> [Stored entries]:
::::
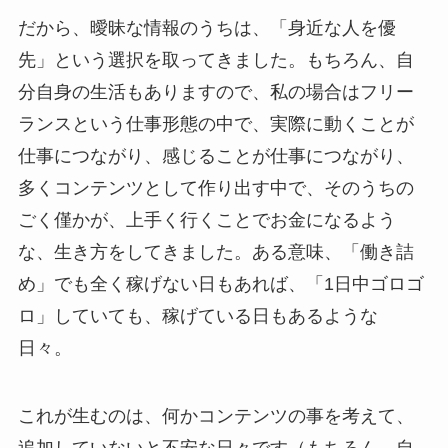
だから、曖昧な情報のうちは、「身近な人を優
先」という選択を取ってきました。もちろん、自
分自身の生活もありますので、私の場合はフリー
ランスという仕事形態の中で、実際に動くことが
仕事につながり、感じることが仕事につながり、
多くコンテンツとして作り出す中で、そのうちの
ごく僅かが、上手く行くことでお金になるよう
な、生き方をしてきました。ある意味、「働き詰
め」でも全く稼げない日もあれば、「1日中ゴロゴ
ロ」していても、稼げている日もあるような
日々。
これが生むのは、何かコンテンツの事を考えて、
追加していないと不安な日々です（もちろん、自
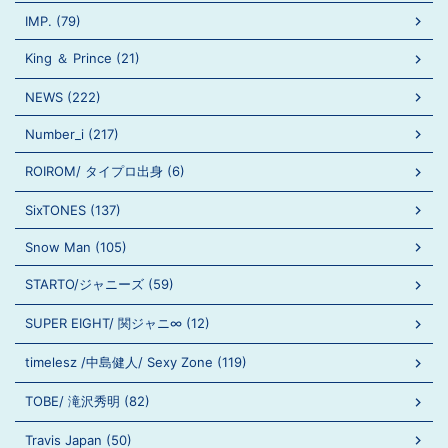
IMP. (79)
King ＆ Prince (21)
NEWS (222)
Number_i (217)
ROIROM/ タイプロ出身 (6)
SixTONES (137)
Snow Man (105)
STARTO/ジャニーズ (59)
SUPER EIGHT/ 関ジャニ∞ (12)
timelesz /中島健人/ Sexy Zone (119)
TOBE/ 滝沢秀明 (82)
Travis Japan (50)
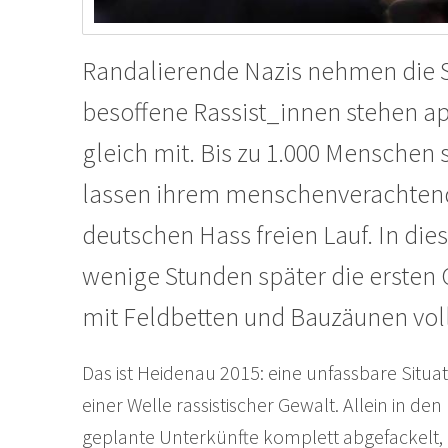
Randalierende Nazis nehmen die S
besoffene Rassist_innen stehen 
gleich mit. Bis zu 1.000 Menschen
lassen ihrem menschenverachtend
deutschen Hass freien Lauf. In d
wenige Stunden später die ersten 
mit Feldbetten und Bauzäunen vol
Das ist Heidenau 2015: eine unfassbare Situa
einer Welle rassistischer Gewalt. Allein in d
geplante Unterkünfte komplett abgefackelt, in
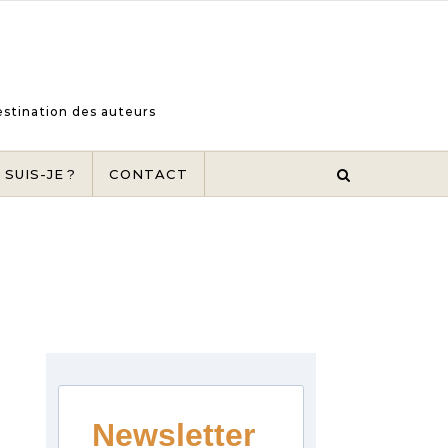
destination des auteurs
 SUIS-JE ?
CONTACT
Newsletter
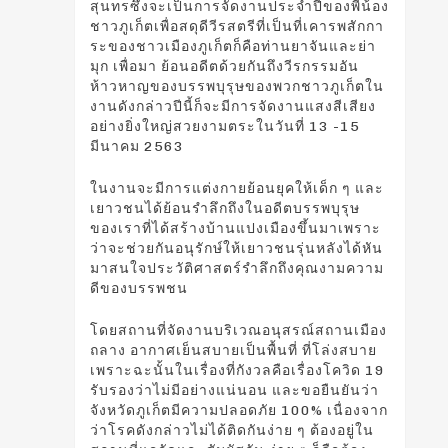
สุนทรซึ่งจะเป็นการจัดงานประจำปีของพี่น้อง
ชาวภูเก็ตเพื่อสดุดีวีรสตรีที่เป็นที่เคารพสักกา
ระของชาวเมืองภูเก็ตก็คือท่านยาจันและย่า
มุก เพื่อมา ย้อนอดีตด้วยกันถึงวีรกรรมอัน
ห้าวหาญของบรรพบุรุษของพวกชาวภูเก็ตใน
งานดังกล่าวปีนี้ก็จะมีการจัดงานแสงสีเสียง
อย่างยิ่งใหญ่สวยงามตระในวันที่ 13 -15
มีนาคม 2563
ในงานจะมีการแต่งกายย้อนยุคให้เด็ก ๆ และ
เยาวชนได้ย้อนรำลึกถึงในอดีตบรรพบุรุษ
ของเราที่ได้สร้างบ้านแปงเมืองขึ้นมาเพราะ
ว่าจะช่วยกันอนุรักษ์ให้เยาวชนรุ่นหลังได้หัน
มาสนใจประวัติศาสตร์รำลึกถึงคุณงามความ
ดีของบรรพชน
โดยสถานที่จัดงานบริเวณอนุสรณ์สถานเมือง
ถลาง อากาศเย็นสบายเป็นพื้นที่ ที่โล่งสบาย
เพราะฉะนั้นในเรื่องที่กังวลคือเรื่องโควิด 19
รับรองว่าไม่มีอย่างแน่นอน และขอยืนยันว่า
จังหวัดภูเก็ตมีความปลอดภัย 100% เนื่องจาก
ว่าโรคดังกล่าวไม่ได้ติดกันง่าย ๆ ต้องอยู่ใน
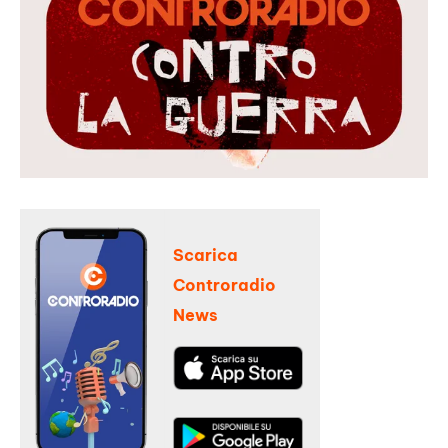
Scarica
Controradio
News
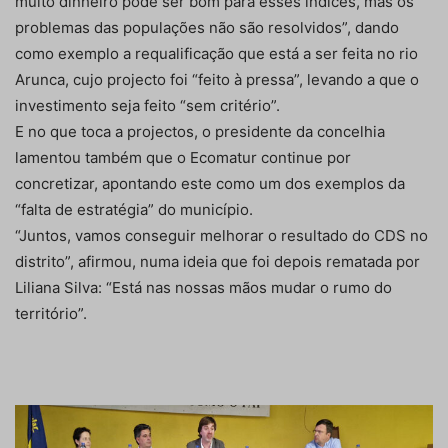
muito dinheiro pode ser bom para esses índices, mas os
problemas das populações não são resolvidos”, dando
como exemplo a requalificação que está a ser feita no rio
Arunca, cujo projecto foi “feito à pressa”, levando a que o
investimento seja feito “sem critério”.
E no que toca a projectos, o presidente da concelhia
lamentou também que o Ecomatur continue por
concretizar, apontando este como um dos exemplos da
“falta de estratégia” do município.
“Juntos, vamos conseguir melhorar o resultado do CDS no
distrito”, afirmou, numa ideia que foi depois rematada por
Liliana Silva: “Está nas nossas mãos mudar o rumo do
território”.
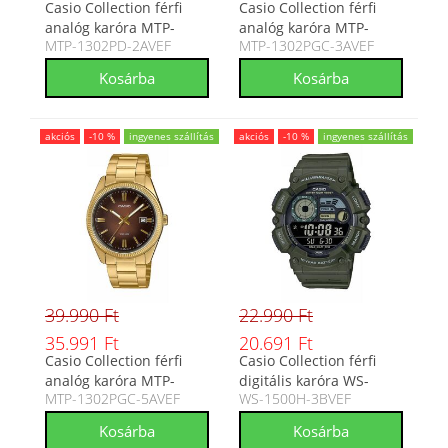
Casio Collection férfi
Casio Collection férfi
analóg karóra MTP-
analóg karóra MTP-
MTP-1302PD-2AVEF
MTP-1302PGC-3AVEF
1302PD-2AVEF
1302PGC-3AVEF
akciós
-10 %
ingyenes szállítás
akciós
-10 %
ingyenes szállítás
39.990 Ft
22.990 Ft
35.991 Ft
20.691 Ft
Casio Collection férfi
Casio Collection férfi
analóg karóra MTP-
digitális karóra WS-
MTP-1302PGC-5AVEF
WS-1500H-3BVEF
1302PGC-5AVEF
1500H-3BVEF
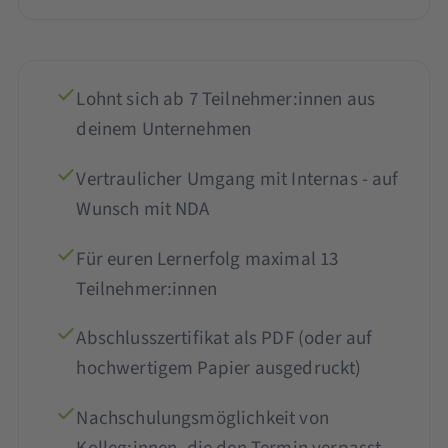
Lohnt sich ab 7 Teilnehmer:innen aus
deinem Unternehmen
Vertraulicher Umgang mit Internas - auf
Wunsch mit NDA
Für euren Lernerfolg maximal 13
Teilnehmer:innen
Abschlusszertifikat als PDF (oder auf
hochwertigem Papier ausgedruckt)
Nachschulungsmöglichkeit von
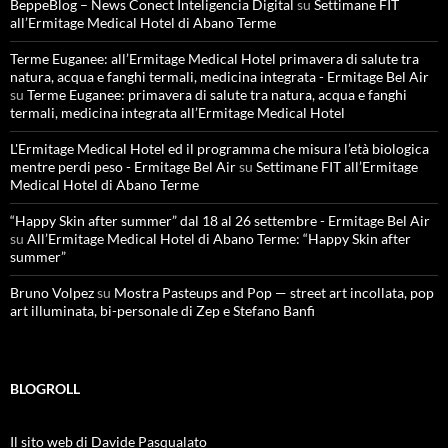
BeppeBlog – News Conect Inteligencia Digital
su
Settimane FIT
all’Ermitage Medical Hotel di Abano Terme
Terme Euganee: all’Ermitage Medical Hotel primavera di salute tra
natura, acqua e fanghi termali, medicina integrata - Ermitage Bel Air
su
Terme Euganee: primavera di salute tra natura, acqua e fanghi
termali, medicina integrata all’Ermitage Medical Hotel
L'Ermitage Medical Hotel ed il programma che misura l’età biologica
mentre perdi peso - Ermitage Bel Air
su
Settimane FIT all’Ermitage
Medical Hotel di Abano Terme
“Happy Skin after summer” dal 18 al 26 settembre - Ermitage Bel Air
su
All’Ermitage Medical Hotel di Abano Terme: “Happy Skin after
summer”
Bruno Volpez
su
Mostra Pasteups and Pop — street art incollata, pop
art illuminata, bi-personale di Zep e Stefano Banfi
BLOGROLL
Il sito web di Davide Pasqualato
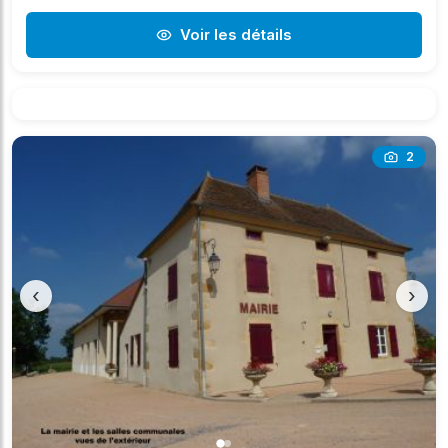
Voir les détails
2
‹
›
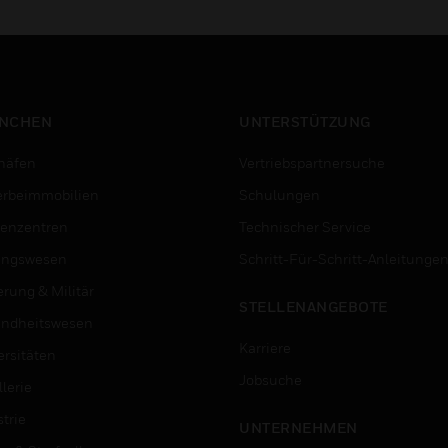
en die Flexibilität bieten,
mit Schraubklemmen für
e Sie im Außendienst
Stromanschlüsse (+ und 
nötigen.
und
Fernanzeigesanschlüsse
bestimmt.
NCHEN
UNTERSTÜTZUNG
häfen
Vertriebspartnersuche
rbeimmobilien
Schulungen
enzentren
Technischer Service
ungswesen
Schritt-Für-Schritt-Anleitunge
erung & Militär
STELLENANGEBOTE
ndheitswesen
Karriere
ersitäten
Jobsuche
lerie
trie
UNTERNEHMEN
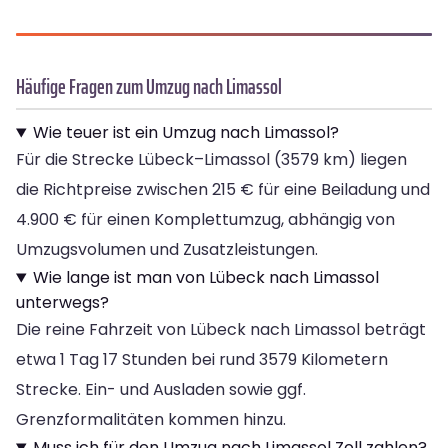
Häufige Fragen zum Umzug nach Limassol
Wie teuer ist ein Umzug nach Limassol?
Für die Strecke Lübeck–Limassol (3579 km) liegen
die Richtpreise zwischen 215 € für eine Beiladung und
4.900 € für einen Komplettumzug, abhängig von
Umzugsvolumen und Zusatzleistungen.
Wie lange ist man von Lübeck nach Limassol
unterwegs?
Die reine Fahrzeit von Lübeck nach Limassol beträgt
etwa 1 Tag 17 Stunden bei rund 3579 Kilometern
Strecke. Ein- und Ausladen sowie ggf.
Grenzformalitäten kommen hinzu.
Muss ich für den Umzug nach Limassol Zoll zahlen?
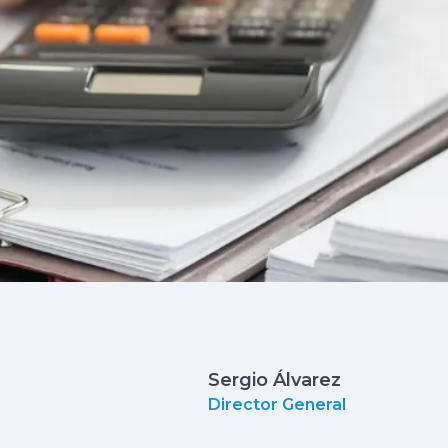
Sergio Álvarez
Director General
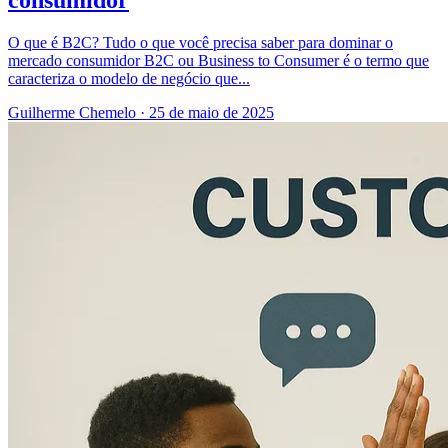
O que é B2C? Tudo o que você precisa saber para dominar o
mercado consumidor B2C ou Business to Consumer é o termo que
caracteriza o modelo de negócio que...
Guilherme Chemelo
·
25 de maio de 2025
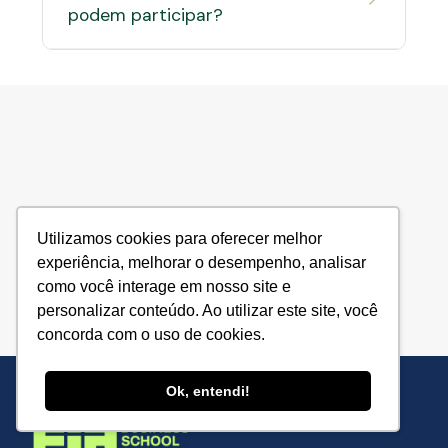
podem participar?
jurídica.
Não. O processo seletivo é exclusivo para
agentes públicos em exercício nos entes
subnacionais — Estados, Distrito Federal
e Municípios.
Utilizamos cookies para oferecer melhor
Contato:
experiência, melhorar o desempenho, analisar
E-mail:
sec.cursosprogesa@fia.com.br
|
como você interage em nosso site e
Telefone/WhatsApp:
+55 11 98696-2893
personalizar conteúdo. Ao utilizar este site, você
concorda com o uso de cookies.
Ok, entendi!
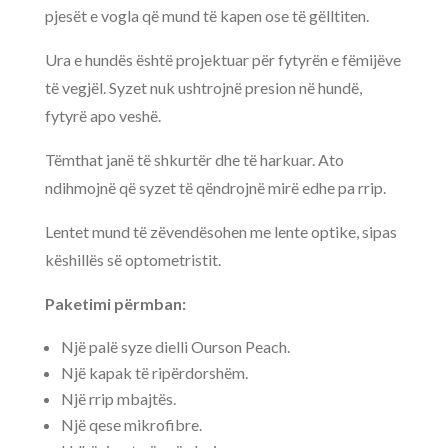
pjesët e vogla që mund të kapen ose të gëlltiten.
Ura e hundës është projektuar për fytyrën e fëmijëve
të vegjël. Syzet nuk ushtrojnë presion në hundë,
fytyrë apo veshë.
Tëmthat janë të shkurtër dhe të harkuar. Ato
ndihmojnë që syzet të qëndrojnë mirë edhe pa rrip.
Lentet mund të zëvendësohen me lente optike, sipas
këshillës së optometristit.
Paketimi përmban:
Një palë syze dielli Ourson Peach.
Një kapak të ripërdorshëm.
Një rrip mbajtës.
Një qese mikrofibre.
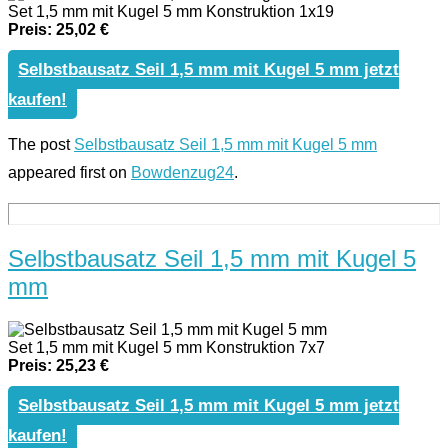
Set 1,5 mm mit Kugel 5 mm Konstruktion 1x19
Preis: 25,02 €
Selbstbausatz Seil 1,5 mm mit Kugel 5 mm jetzt
kaufen!
The post
Selbstbausatz Seil 1,5 mm mit Kugel 5 mm
appeared first on
Bowdenzug24
.
Selbstbausatz Seil 1,5 mm mit Kugel 5
mm
Set 1,5 mm mit Kugel 5 mm Konstruktion 7x7
Preis: 25,23 €
Selbstbausatz Seil 1,5 mm mit Kugel 5 mm jetzt
kaufen!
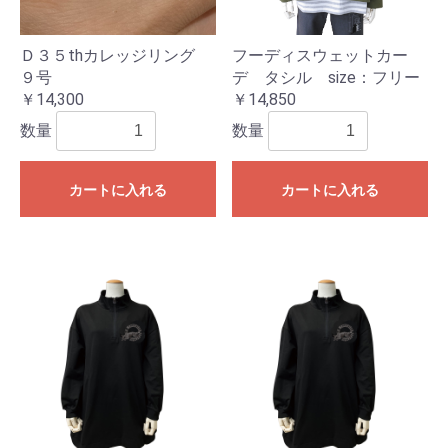
Ｄ３５thカレッジリング
フーディスウェットカー
９号
デ タシル size：フリー
￥14,300
￥14,850
数量
数量
カートに入れる
カートに入れる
::::
Reproduce the text of the listing starting at the line containing "destination des auteurs" and ending after the line containing "Nachschulungsmöglichkeit von". Include both of those lines, and leave the pictures out of your answer.

destination des auteurs
 SUIS-JE ?
CONTACT
Newsletter
สุนทรซึ่งจะเป็นการจัดงานประจำปีของพี่น้อง
ชาวภูเก็ตเพื่อสดุดีวีรสตรีที่เป็นที่เคารพสักกา
ระของชาวเมืองภูเก็ตก็คือท่านยาจันและย่า
มุก เพื่อมา ย้อนอดีตด้วยกันถึงวีรกรรมอัน
ห้าวหาญของบรรพบุรุษของพวกชาวภูเก็ตใน
งานดังกล่าวปีนี้ก็จะมีการจัดงานแสงสีเสียง
อย่างยิ่งใหญ่สวยงามตระในวันที่ 13 -15
มีนาคม 2563
ในงานจะมีการแต่งกายย้อนยุคให้เด็ก ๆ และ
เยาวชนได้ย้อนรำลึกถึงในอดีตบรรพบุรุษ
ของเราที่ได้สร้างบ้านแปงเมืองขึ้นมาเพราะ
ว่าจะช่วยกันอนุรักษ์ให้เยาวชนรุ่นหลังได้หัน
มาสนใจประวัติศาสตร์รำลึกถึงคุณงามความ
ดีของบรรพชน
โดยสถานที่จัดงานบริเวณอนุสรณ์สถานเมือง
ถลาง อากาศเย็นสบายเป็นพื้นที่ ที่โล่งสบาย
เพราะฉะนั้นในเรื่องที่กังวลคือเรื่องโควิด 19
รับรองว่าไม่มีอย่างแน่นอน และขอยืนยันว่า
จังหวัดภูเก็ตมีความปลอดภัย 100% เนื่องจาก
ว่าโรคดังกล่าวไม่ได้ติดกันง่าย ๆ ต้องอยู่ใน
Scarica
Controradio
News
muito dinheiro pode ser bom para esses índices, mas os
problemas das populações não são resolvidos”, dando
como exemplo a requalificação que está a ser feita no rio
Arunca, cujo projecto foi “feito à pressa”, levando a que o
investimento seja feito “sem critério”.
E no que toca a projectos, o presidente da concelhia
lamentou também que o Ecomatur continue por
concretizar, apontando este como um dos exemplos da
“falta de estratégia” do município.
“Juntos, vamos conseguir melhorar o resultado do CDS no
distrito”, afirmou, numa ideia que foi depois rematada por
Liliana Silva: “Está nas nossas mãos mudar o rumo do
território”.
Casio Collection férfi
Casio Collection férfi
analóg karóra MTP-
analóg karóra MTP-
MTP-1302PD-2AVEF
MTP-1302PGC-3AVEF
1302PD-2AVEF
1302PGC-3AVEF
akciós
-10 %
ingyenes szállítás
akciós
-10 %
ingyenes szállítás
39.990 Ft
22.990 Ft
35.991 Ft
20.691 Ft
Casio Collection férfi
Casio Collection férfi
analóg karóra MTP-
digitális karóra WS-
MTP-1302PGC-5AVEF
WS-1500H-3BVEF
1302PGC-5AVEF
1500H-3BVEF
Lohnt sich ab 7 Teilnehmer:innen aus
deinem Unternehmen
Vertraulicher Umgang mit Internas - auf
Wunsch mit NDA
Für euren Lernerfolg maximal 13
Teilnehmer:innen
Abschlusszertifikat als PDF (oder auf
hochwertigem Papier ausgedruckt)
Nachschulungsmöglichkeit von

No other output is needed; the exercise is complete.